### Passage to read
= = = =

Posted 9/8/2010 12:43am by Christine Pado.

another blog entry.  Wow, the season has been a challenge - as usual.  Early season I had to go out of town for a family issue so got the peas and spinach in late - they produced but not much!  I ate the peas out of the field but did manage to harvest a few quarts of spinach.  The Bordeaux spinach was particularly tasty this year - and stunning with the red stems and veins.

Warmth combined with enough rain made planting tomatoes, eggplants, and peppers a joy -and they all took off - BUT - and their is always a BUT - the droughty 3 weeks that followed ended up in bitsy eggplants that got nailed by flea beetles and tiny pepper plants that have managed to produce but not much and small fruits - sometimes you can never catch up with a bad start.

Corn was probelmatic again this year - mostly due to the same droughty conditions but I did get some ears for the dinner table!  Winter squash suffered too - mostly from a squash vine borer attack but there are a few spaghetti squash and pie pumpkins - small though they are.

On the bright side - a spectacular tomato harvest - it looks like late blight may be attacking again but we've put up so much sauce and eaten so many fresh tomatoes that I'm not caring that much if the season is cut a wee bit short.  Garlic, as always, was a great harvest and the best onions from this year's planting were the ones I started from seed.  So, cheaper and more productive - yeah -planting from seed from now on.

= = = =

[Page-level text extractions]
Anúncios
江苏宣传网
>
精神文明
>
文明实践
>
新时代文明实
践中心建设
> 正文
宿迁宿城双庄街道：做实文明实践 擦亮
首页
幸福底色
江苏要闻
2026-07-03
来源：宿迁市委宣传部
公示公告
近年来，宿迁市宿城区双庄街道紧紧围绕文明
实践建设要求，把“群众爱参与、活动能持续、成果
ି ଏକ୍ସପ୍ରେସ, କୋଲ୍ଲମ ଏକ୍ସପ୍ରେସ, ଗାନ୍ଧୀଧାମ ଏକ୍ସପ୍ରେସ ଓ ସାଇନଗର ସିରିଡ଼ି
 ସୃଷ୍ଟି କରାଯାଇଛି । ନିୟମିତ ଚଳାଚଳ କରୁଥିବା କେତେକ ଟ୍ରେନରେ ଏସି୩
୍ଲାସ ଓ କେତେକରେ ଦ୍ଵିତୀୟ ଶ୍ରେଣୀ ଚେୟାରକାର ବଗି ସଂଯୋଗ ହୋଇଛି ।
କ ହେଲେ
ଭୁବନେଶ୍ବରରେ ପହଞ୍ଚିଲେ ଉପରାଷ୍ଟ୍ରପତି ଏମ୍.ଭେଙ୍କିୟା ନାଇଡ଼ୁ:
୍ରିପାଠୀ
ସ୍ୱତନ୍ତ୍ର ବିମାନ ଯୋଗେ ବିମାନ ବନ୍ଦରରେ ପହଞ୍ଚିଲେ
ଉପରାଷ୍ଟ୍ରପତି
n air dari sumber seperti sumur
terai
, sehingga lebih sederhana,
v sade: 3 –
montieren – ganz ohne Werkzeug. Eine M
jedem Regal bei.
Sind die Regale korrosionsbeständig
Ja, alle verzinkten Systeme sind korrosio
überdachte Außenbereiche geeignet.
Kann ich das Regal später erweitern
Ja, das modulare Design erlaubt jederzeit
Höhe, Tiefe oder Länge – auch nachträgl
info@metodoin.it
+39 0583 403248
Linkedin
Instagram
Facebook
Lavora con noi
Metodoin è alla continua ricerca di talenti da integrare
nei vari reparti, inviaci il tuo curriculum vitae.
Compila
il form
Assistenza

= = = =

### Task set
(A) According to the garden blog post, which onions were the best from this year's planting?
(B) Which pests and blights does the garden blog post name as attacking the crops?

### Exercise solutions
(A) The ones started from seed.

(B) Flea beetles, squash vine borer, late blight